Google and Jigsaw stay true to its commitment to fight internet trolls by open sourcing a new API called Perspective. Developers will now be able to access a machine learning anti-harassment tool that could ward off the proliferation of abusive speech online. Critics say that this new tool may be a form of censorship as publishers may opt to delete perceived toxic comments. The new API is actually a way to combat censorship by allowing developers to enable comments knowing that a tool is present to detect toxic language and eventually pave the way for a return to healthy debates.

Jigsaw, an offshoot of Google, along with the Google Counter Abuse Technology Team has just open-sourced Perspective, an API that provides developers with anti-harassment tools. The new code utilizes machine learning to identify offensive remarks like insults, harassment or any kind of abusive language. Google Perspective is actually part of the much larger Conversation Artificial Intelligence (AI) Initiative taken by Jigsaw as it declares war on internet trolls since September last year.

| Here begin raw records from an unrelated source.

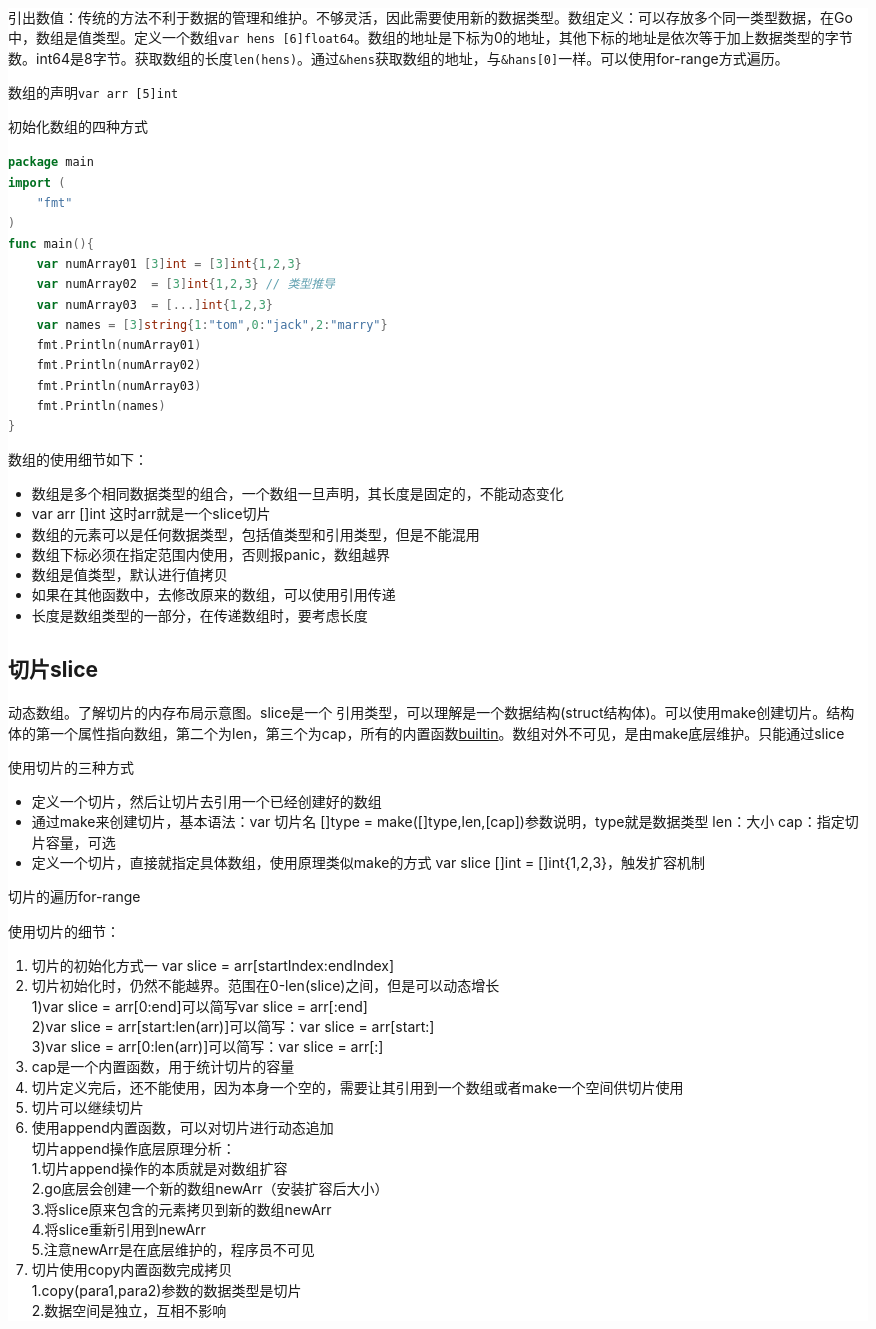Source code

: 引出数值：传统的方法不利于数据的管理和维护。不够灵活，因此需要使用新的数据类型。数组定义：可以存放多个同一类型数据，在Go中，数组是值类型。定义一个数组`var hens [6]float64`。数组的地址是下标为0的地址，其他下标的地址是依次等于加上数据类型的字节数。int64是8字节。获取数组的长度`len(hens)`。通过`&hens`获取数组的地址，与`&hans[0]`一样。可以使用for-range方式遍历。

数组的声明`var arr [5]int`

初始化数组的四种方式

```go
package main
import (
	"fmt"
)
func main(){
	var numArray01 [3]int = [3]int{1,2,3}
	var numArray02  = [3]int{1,2,3} // 类型推导
	var numArray03  = [...]int{1,2,3}
	var names = [3]string{1:"tom",0:"jack",2:"marry"}
	fmt.Println(numArray01)
	fmt.Println(numArray02)
	fmt.Println(numArray03)
	fmt.Println(names)
}
```

数组的使用细节如下：

* 数组是多个相同数据类型的组合，一个数组一旦声明，其长度是固定的，不能动态变化
* var arr []int 这时arr就是一个slice切片
* 数组的元素可以是任何数据类型，包括值类型和引用类型，但是不能混用
* 数组下标必须在指定范围内使用，否则报panic，数组越界
* 数组是值类型，默认进行值拷贝
* 如果在其他函数中，去修改原来的数组，可以使用引用传递
* 长度是数组类型的一部分，在传递数组时，要考虑长度

## 切片slice

动态数组。了解切片的内存布局示意图。slice是一个 引用类型，可以理解是一个数据结构(struct结构体)。可以使用make创建切片。结构体的第一个属性指向数组，第二个为len，第三个为cap，所有的内置函数[builtin](http://docscn.studygolang.com/pkg/builtin/)。数组对外不可见，是由make底层维护。只能通过slice

使用切片的三种方式

* 定义一个切片，然后让切片去引用一个已经创建好的数组
* 通过make来创建切片，基本语法：var 切片名 []type = make([]type,len,[cap])参数说明，type就是数据类型 len：大小 cap：指定切片容量，可选
* 定义一个切片，直接就指定具体数组，使用原理类似make的方式 var slice []int = []int{1,2,3}，触发扩容机制

切片的遍历for-range

使用切片的细节：

1. 切片的初始化方式一 var slice = arr[startIndex:endIndex]
2. 切片初始化时，仍然不能越界。范围在0-len(slice)之间，但是可以动态增长  
    1)var slice = arr[0:end]可以简写var slice = arr[:end]  
    2)var slice = arr[start:len(arr)]可以简写：var slice = arr[start:]  
    3)var slice = arr[0:len(arr)]可以简写：var slice = arr[:]
3. cap是一个内置函数，用于统计切片的容量
4. 切片定义完后，还不能使用，因为本身一个空的，需要让其引用到一个数组或者make一个空间供切片使用
5. 切片可以继续切片
6. 使用append内置函数，可以对切片进行动态追加  
    切片append操作底层原理分析：  
    1.切片append操作的本质就是对数组扩容  
    2.go底层会创建一个新的数组newArr（安装扩容后大小）  
    3.将slice原来包含的元素拷贝到新的数组newArr  
    4.将slice重新引用到newArr  
    5.注意newArr是在底层维护的，程序员不可见
7. 切片使用copy内置函数完成拷贝  
    1.copy(para1,para2)参数的数据类型是切片  
    2.数据空间是独立，互相不影响
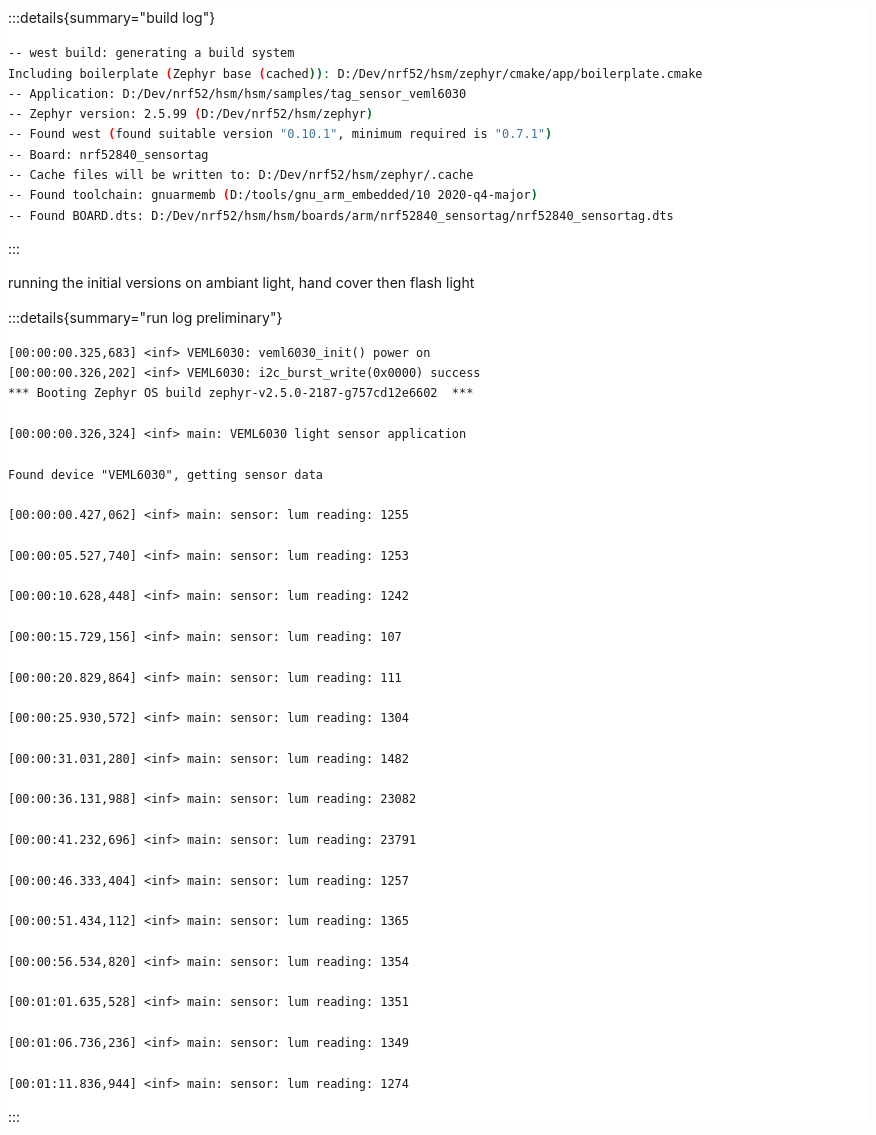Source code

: :::details{summary="build log"}
```bash
-- west build: generating a build system
Including boilerplate (Zephyr base (cached)): D:/Dev/nrf52/hsm/zephyr/cmake/app/boilerplate.cmake
-- Application: D:/Dev/nrf52/hsm/hsm/samples/tag_sensor_veml6030
-- Zephyr version: 2.5.99 (D:/Dev/nrf52/hsm/zephyr)
-- Found west (found suitable version "0.10.1", minimum required is "0.7.1")
-- Board: nrf52840_sensortag
-- Cache files will be written to: D:/Dev/nrf52/hsm/zephyr/.cache
-- Found toolchain: gnuarmemb (D:/tools/gnu_arm_embedded/10 2020-q4-major)
-- Found BOARD.dts: D:/Dev/nrf52/hsm/hsm/boards/arm/nrf52840_sensortag/nrf52840_sensortag.dts
```
:::

running the initial versions on ambiant light, hand cover then flash light

:::details{summary="run log preliminary"}
```log
[00:00:00.325,683] <inf> VEML6030: veml6030_init() power on
[00:00:00.326,202] <inf> VEML6030: i2c_burst_write(0x0000) success
*** Booting Zephyr OS build zephyr-v2.5.0-2187-g757cd12e6602  ***

[00:00:00.326,324] <inf> main: VEML6030 light sensor application

Found device "VEML6030", getting sensor data

[00:00:00.427,062] <inf> main: sensor: lum reading: 1255

[00:00:05.527,740] <inf> main: sensor: lum reading: 1253

[00:00:10.628,448] <inf> main: sensor: lum reading: 1242

[00:00:15.729,156] <inf> main: sensor: lum reading: 107

[00:00:20.829,864] <inf> main: sensor: lum reading: 111

[00:00:25.930,572] <inf> main: sensor: lum reading: 1304

[00:00:31.031,280] <inf> main: sensor: lum reading: 1482

[00:00:36.131,988] <inf> main: sensor: lum reading: 23082

[00:00:41.232,696] <inf> main: sensor: lum reading: 23791

[00:00:46.333,404] <inf> main: sensor: lum reading: 1257

[00:00:51.434,112] <inf> main: sensor: lum reading: 1365

[00:00:56.534,820] <inf> main: sensor: lum reading: 1354

[00:01:01.635,528] <inf> main: sensor: lum reading: 1351

[00:01:06.736,236] <inf> main: sensor: lum reading: 1349

[00:01:11.836,944] <inf> main: sensor: lum reading: 1274
```
:::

Google Perspective can easily measure the level of "toxicity" in every sentence written. It is more accurate than blacklisting keywords and acts quicker than a human moderator, Wired reported. The Conversation AI can facilitate a return to civility with a troll-fee discussion online. It will also filter abusive comments or as its critics would say "sanitize public discussions." It is an internet antitoxin that will no longer allow toxic comments online, but it has not been well received by some sectors in the online community.

Free speech groups have voiced out their fears that the Google Perspective may be one way of imposing censorship. It is a machine after all that could still perceived comments as toxic when they are not. Moreover, publishers without the extra resources to hire a moderator may opt to delete the comments without further investigating when the Conversation AI rates some comments as toxic. However, Jared Cohen, president and founder of Jigsaw, thinks otherwise and believes that the Perspective API will actually reduce censorship.

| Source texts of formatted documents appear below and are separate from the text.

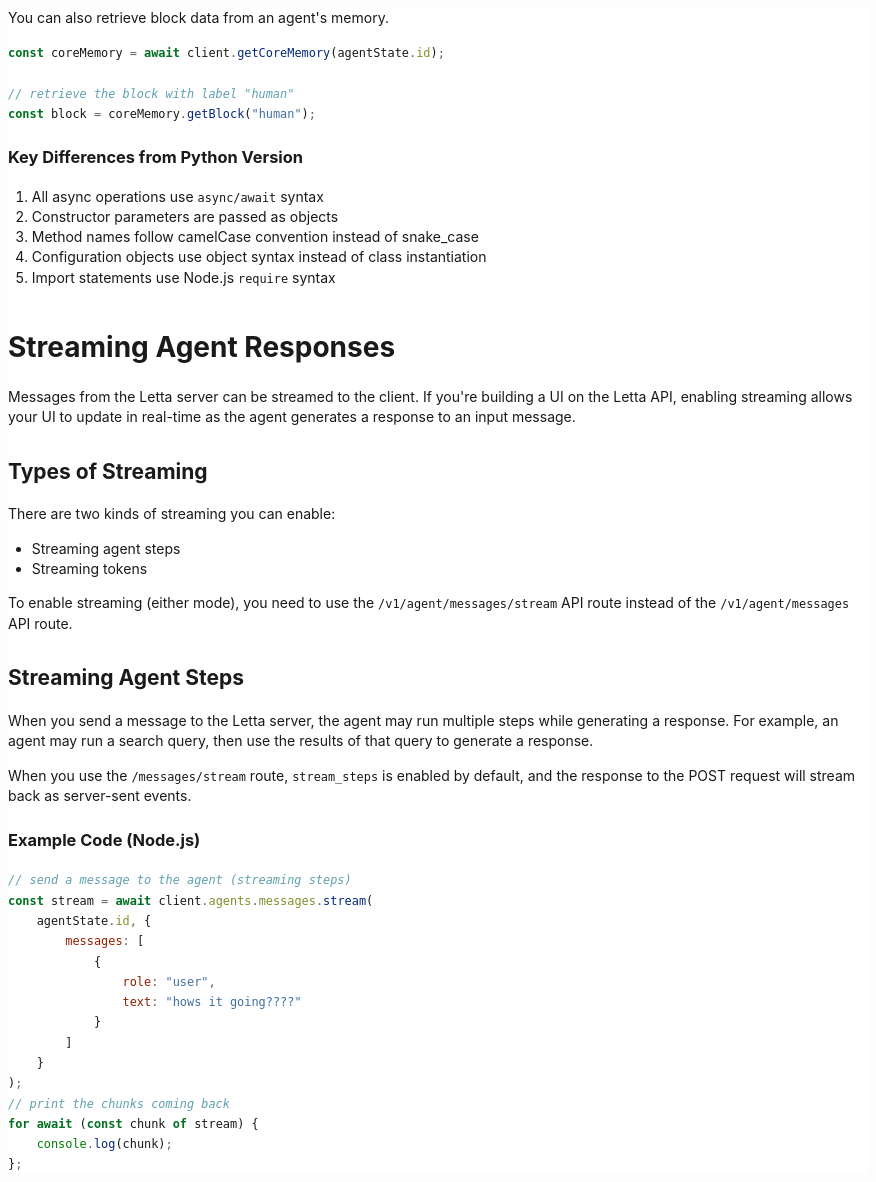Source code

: You can also retrieve block data from an agent's memory.

```javascript
const coreMemory = await client.getCoreMemory(agentState.id);

// retrieve the block with label "human"
const block = coreMemory.getBlock("human");
```

### Key Differences from Python Version

1. All async operations use `async/await` syntax
2. Constructor parameters are passed as objects
3. Method names follow camelCase convention instead of snake_case
4. Configuration objects use object syntax instead of class instantiation
5. Import statements use Node.js `require` syntax

# Streaming Agent Responses

Messages from the Letta server can be streamed to the client. If you're building a UI on the Letta API, enabling streaming allows your UI to update in real-time as the agent generates a response to an input message.

## Types of Streaming

There are two kinds of streaming you can enable:
- Streaming agent steps
- Streaming tokens

To enable streaming (either mode), you need to use the `/v1/agent/messages/stream` API route instead of the `/v1/agent/messages` API route.

## Streaming Agent Steps

When you send a message to the Letta server, the agent may run multiple steps while generating a response. For example, an agent may run a search query, then use the results of that query to generate a response.

When you use the `/messages/stream` route, `stream_steps` is enabled by default, and the response to the POST request will stream back as server-sent events.

### Example Code (Node.js)

```javascript
// send a message to the agent (streaming steps)
const stream = await client.agents.messages.stream(
    agentState.id, {
        messages: [
            {
                role: "user",
                text: "hows it going????"
            }
        ]
    }
);
// print the chunks coming back
for await (const chunk of stream) {
    console.log(chunk);
};
```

Cohen adds that the default position now being taken by developers and publishers are to do away with comments altogether. This is worse than censorship for it does not promote healthy conversations. Google Perspective can actually change that by removing toxicity and engaging people to talk and listen online even though they may not always agree.

For Cohen, tools like Google Perspective is the kind of technology that may bring back the days of respectful and informed comments from readers. The same kind of comments seen in the New York Times which employs more than half a dozen team of moderators, according to The Atlantic. With the new API, websites now have a more affordable way of warding off internet trolls. In addition, Jigsaw hopes to improve the Perspective API beyond its focus on toxicity like identifying when a comment is off-topic as starter.